Джилл рылась в сумочке в поисках помады.
— Не вижу смысла. Айви и Оуэн передали имение одному из сыновей — Реймонду, кажется. После чего дела на ферме пошли вкривь и вкось. Реймонд ее продал, и последний раз, когда я там была, дом стоял заколоченный и пустой. Потом «Мызу» кто-то купил, соорудил бассейн, как водится, и тому подобное. Теперь дом выглядит совсем по-другому.
Они взяли такси. Сестры уселись на откидных сиденьях, спиной к водителю, а Джилл сзади, лицом к девочкам. На ее сиденье свалили футляр с инструментом, небольшой усилитель, холщовую сумку, набитую спутанными проводами и кабелями, и плоский чемоданчик с электронным устройством, которое Джилл не смогла опознать. Янтарные отблески уличных фонарей мелькали на ее лице, пока она ерзала, пытаясь устроиться поудобнее.
— Зачем тебе все эти штуковины? — спросила она Кэтрин. — Я-то думала, ты будешь играть на флейте.
— О, ты еще не слышала, что она вытворяет со своими волшебными примочками. — Элизабет распирало от сестринской гордости. — Тебе померещится, что играющих Кэтрин стало в десять раз больше.

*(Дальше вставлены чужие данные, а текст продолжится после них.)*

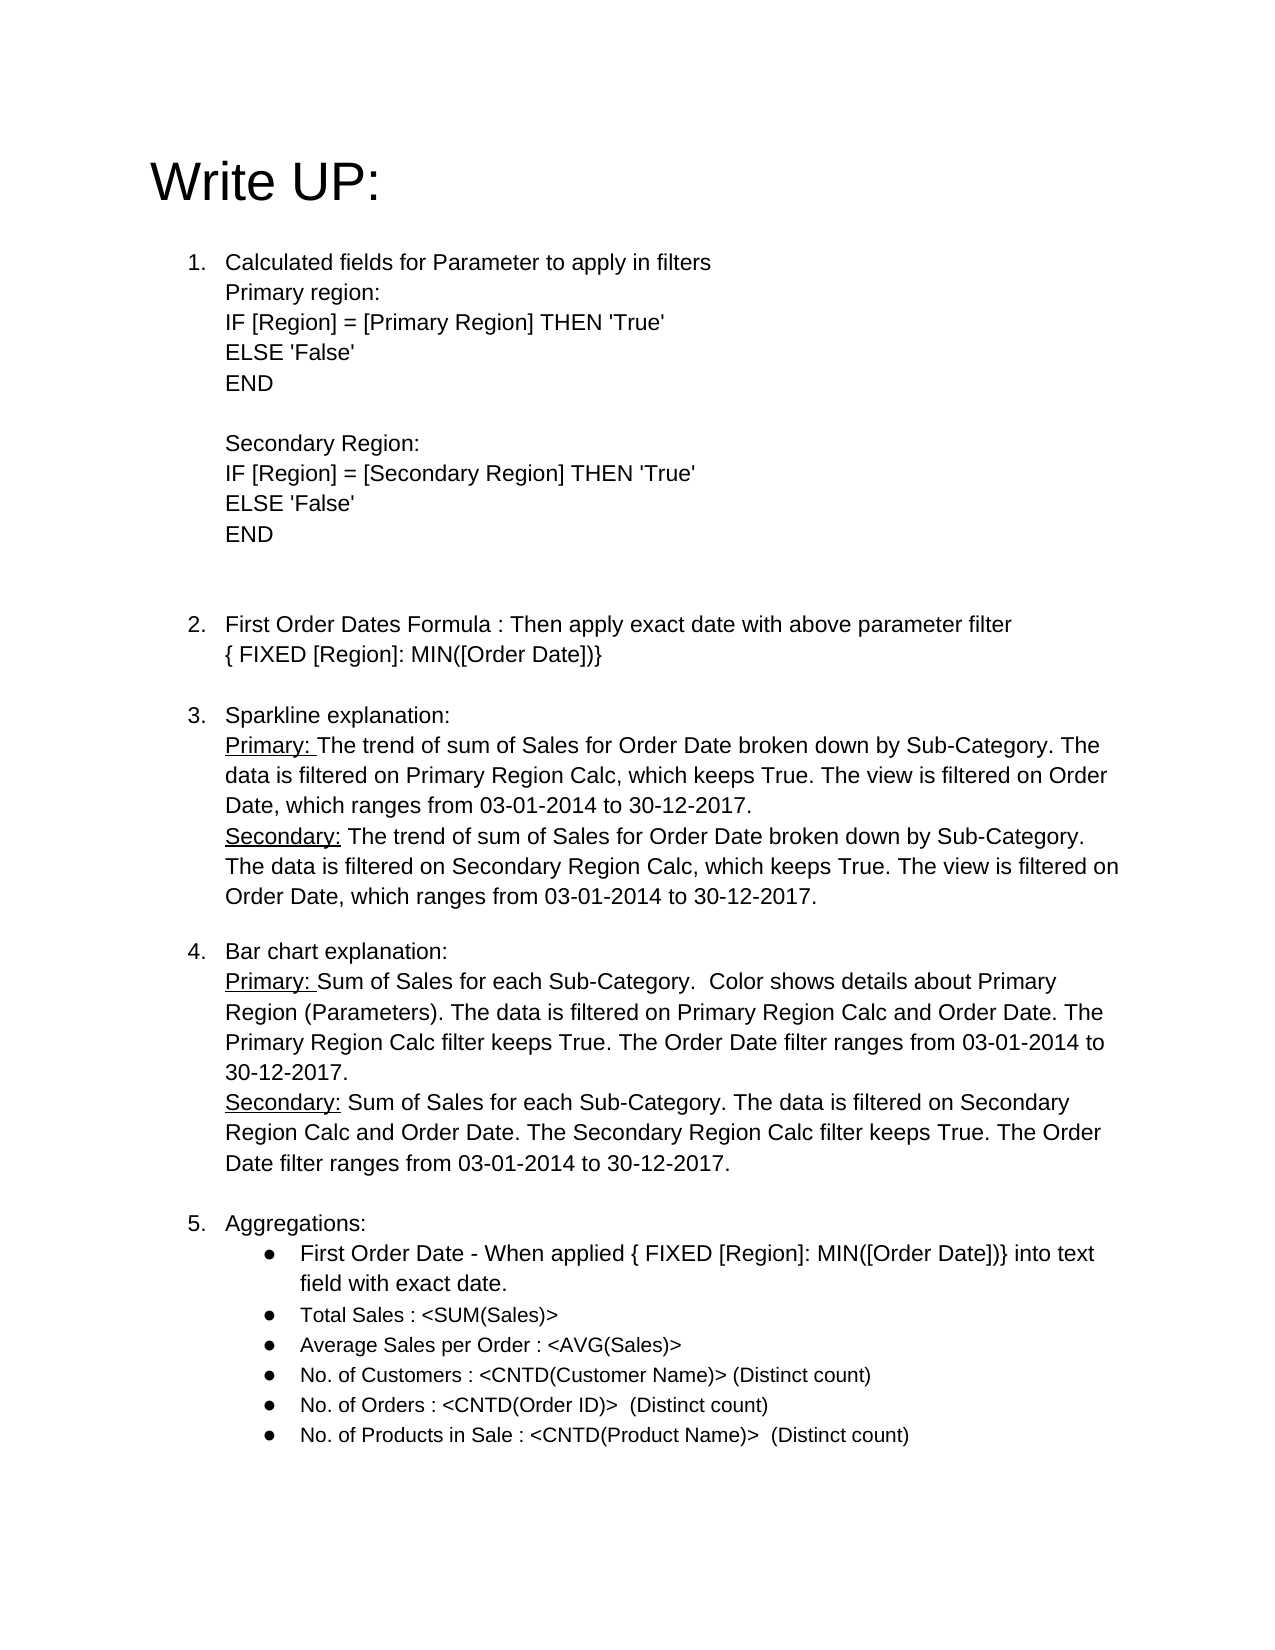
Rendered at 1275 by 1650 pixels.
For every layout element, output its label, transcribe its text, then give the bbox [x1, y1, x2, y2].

Джилл не поняла, что имела в виду Элизабет, но расспрашивать не стала. Она откинулась на спинку сиденья и отвернулась к окну, кутаясь в плащ: ее пробирала дрожь — то ли от холода, то ли от волнения. Она переживала за Кэтрин, хотя не раз присутствовала на ее выступлениях. Но в то же время этот концерт, всего несколько часов назад представлявшийся очень важным событием, после прослушивания пленок внезапно потерял в своей значительности. Джилл не сомневалась, что Элизабет и даже Кэтрин чувствуют то же самое. Выступление — ради которого она, собственно, и приехала в Лондон — теперь казалось чем-то вроде интерлюдии, досадной вставкой в рассказ тети Розамонд, вынужденным возвращением в настоящее из прошлого, в которое они были погружены и где перед ними медленно разворачивалась печальная семейная история.

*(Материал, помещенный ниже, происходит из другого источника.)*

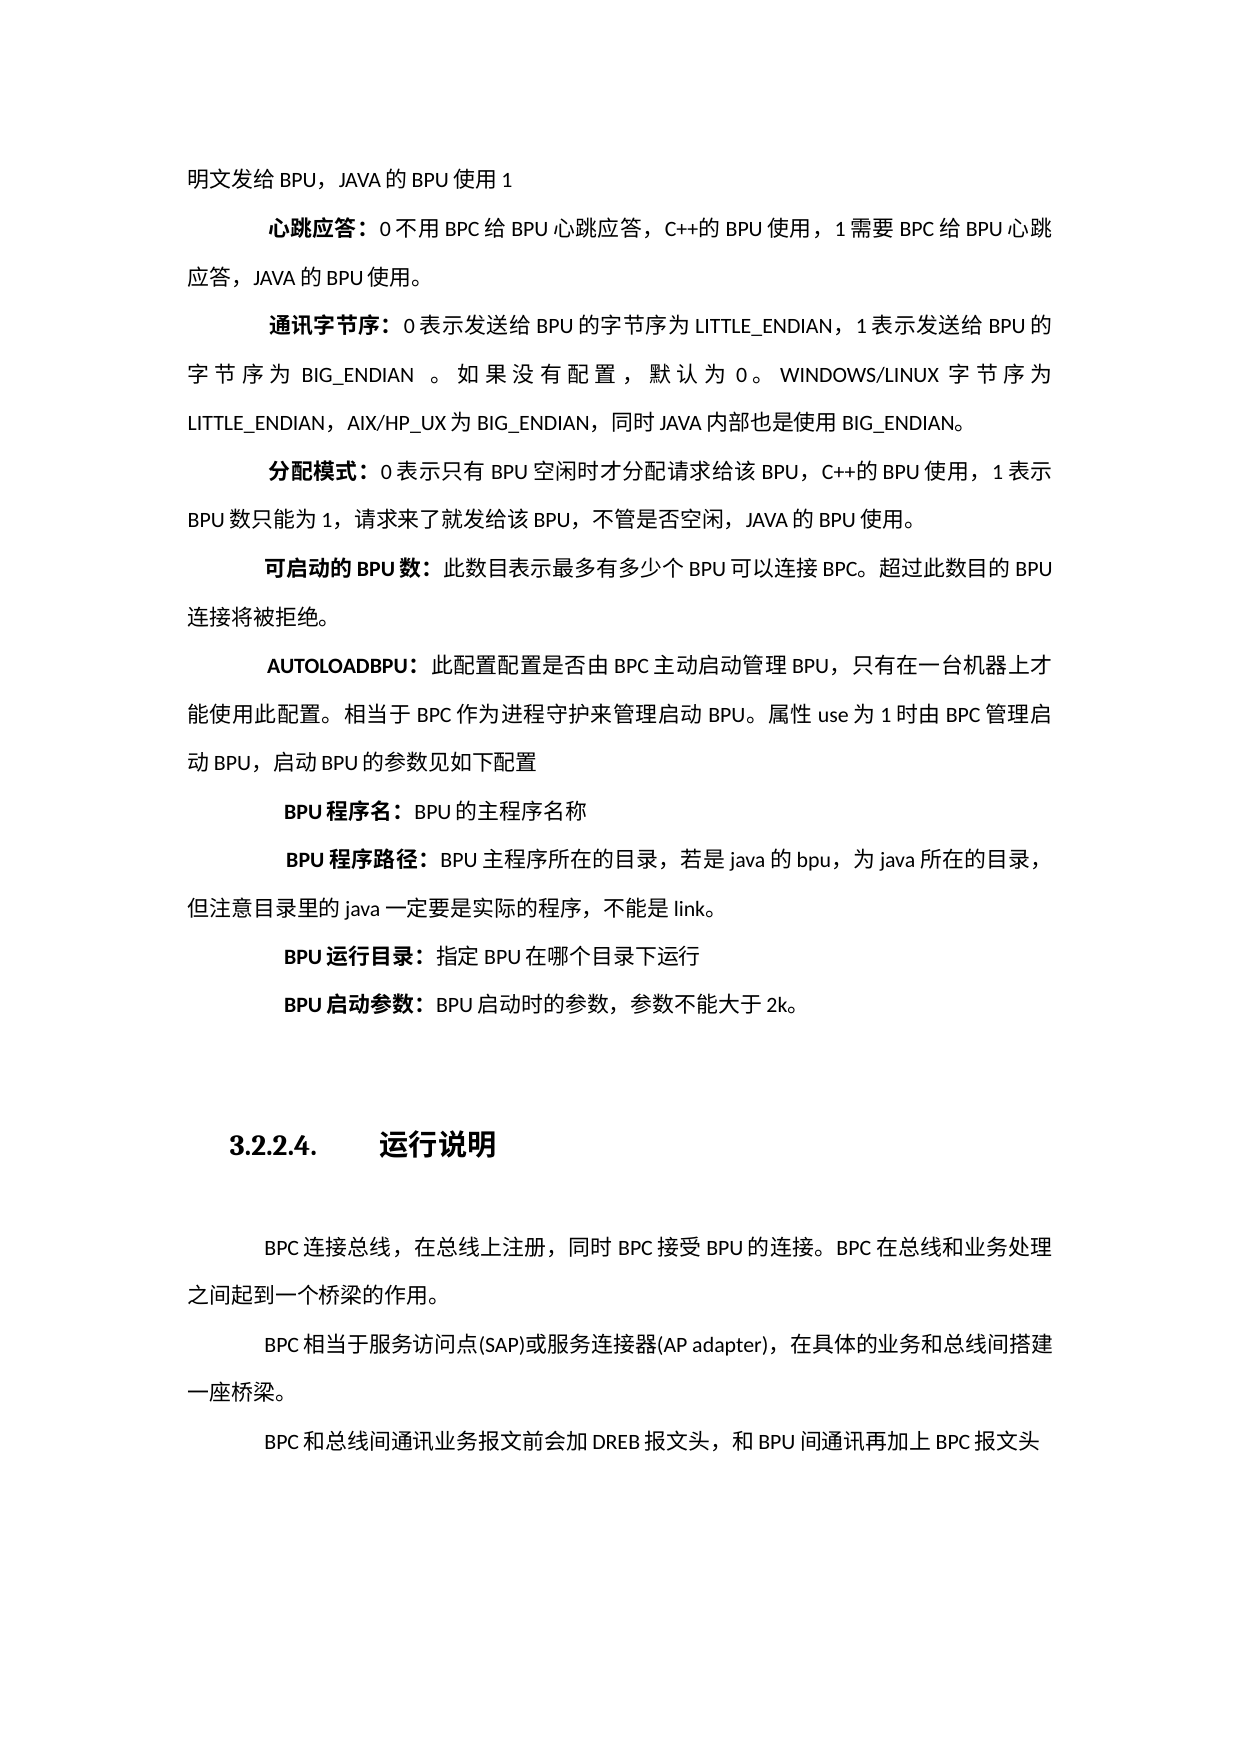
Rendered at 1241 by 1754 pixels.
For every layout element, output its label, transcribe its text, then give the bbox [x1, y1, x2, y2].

Когда они подъезжали к Кавендиш-сквер, на улице начал сгущаться холодный туман. И Лондон — по крайней мере, этот тихий, процветающий уголок столицы — сразу превратился в призрачный, неведомый город. От старых добротных особняков остались только тени, лиловые и непроницаемые. Туман растекался по городу, клубясь под уличными фонарями, расставленными сияющими вехами по Уимпол-стрит. Вылезая из такси, они увидели, что к церкви уже потихоньку подтягивается публика; однако припаркованных машин было мало, большинство предпочло добираться пешком. Люди шли группами по три, по четыре человека, вцепившись в поднятые воротники пальто, стараясь не пустить холод внутрь. Кэтрин встретила знакомых, и, пока она здоровалась с ними и обнималась, мать с сестрой выгружали оборудование и расплачивались с таксистом.